Check out the following example to better understand the differences between the modes. Two threads were started for both of the shared and non-shared mode, in both cases there was a short ramp-up for thread’s starting time.
Look at the patterns in reqest start times (2nd column), where for non-shared mode (marked by green rectangles) each thread executes requests independently approx each 13 seconds, while in shared mode threads equally share the responsibility for the sample execution. That results in more controlled spread of the request sending.

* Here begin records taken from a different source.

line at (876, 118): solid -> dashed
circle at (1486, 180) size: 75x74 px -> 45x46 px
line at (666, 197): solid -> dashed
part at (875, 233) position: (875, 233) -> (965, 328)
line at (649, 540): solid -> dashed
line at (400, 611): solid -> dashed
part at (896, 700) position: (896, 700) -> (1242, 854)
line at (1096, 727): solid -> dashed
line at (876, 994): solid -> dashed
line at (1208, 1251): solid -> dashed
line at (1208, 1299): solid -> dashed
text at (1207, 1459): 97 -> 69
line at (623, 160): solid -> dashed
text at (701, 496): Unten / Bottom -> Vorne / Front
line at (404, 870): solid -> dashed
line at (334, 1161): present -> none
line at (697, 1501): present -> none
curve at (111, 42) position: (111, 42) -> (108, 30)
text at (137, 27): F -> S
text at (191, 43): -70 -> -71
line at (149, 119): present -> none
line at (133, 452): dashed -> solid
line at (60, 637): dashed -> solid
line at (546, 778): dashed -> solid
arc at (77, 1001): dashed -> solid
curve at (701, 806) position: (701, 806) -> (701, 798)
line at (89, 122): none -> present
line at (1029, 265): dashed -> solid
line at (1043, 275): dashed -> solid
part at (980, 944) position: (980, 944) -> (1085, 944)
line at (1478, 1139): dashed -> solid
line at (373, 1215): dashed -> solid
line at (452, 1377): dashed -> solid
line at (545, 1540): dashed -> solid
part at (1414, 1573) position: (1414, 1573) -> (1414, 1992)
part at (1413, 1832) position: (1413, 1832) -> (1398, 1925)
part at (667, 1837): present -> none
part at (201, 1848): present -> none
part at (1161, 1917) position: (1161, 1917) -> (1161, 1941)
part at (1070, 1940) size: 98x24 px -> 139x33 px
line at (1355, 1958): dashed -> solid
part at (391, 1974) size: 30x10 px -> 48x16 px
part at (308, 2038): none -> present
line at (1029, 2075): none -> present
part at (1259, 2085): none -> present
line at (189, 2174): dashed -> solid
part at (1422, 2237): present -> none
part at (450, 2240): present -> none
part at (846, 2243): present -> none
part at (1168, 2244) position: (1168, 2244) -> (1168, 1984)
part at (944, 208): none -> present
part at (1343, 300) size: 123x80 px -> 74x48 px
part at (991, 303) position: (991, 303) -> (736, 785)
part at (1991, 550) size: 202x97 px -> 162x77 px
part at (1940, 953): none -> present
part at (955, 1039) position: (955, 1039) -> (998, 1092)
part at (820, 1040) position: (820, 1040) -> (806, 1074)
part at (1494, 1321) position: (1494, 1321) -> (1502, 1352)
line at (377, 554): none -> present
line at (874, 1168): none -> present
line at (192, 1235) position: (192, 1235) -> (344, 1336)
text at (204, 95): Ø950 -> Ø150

Which mode should you choose in your tests? Well, it depends on the use case, give both of the modes a try during dry runs of the script and decide which simulates throughput better in your context.
Drawbacks of using CTT
- You can’t do a nice stable ramp-up of the load out of the box with CTT. Of course you can do a standard ramp up on threads, but all active threads are trying to reach the desired throughput right from the starte test. But fear not ?, actually there is an easy way to overcome this – I will show the ramp up thing in the next post
- The other minor issue is that the as soon as thread starts it executes the first request/transaction is executed as soon as the thread starts. It might lead to a spike in execution of requests at the beginning of your test that exceed your desired throughput, e.g.:
It works like that even for the shared mode, it is how it is implemented. You can try to mitigate it by using a sensible ramp up of threads in thread group.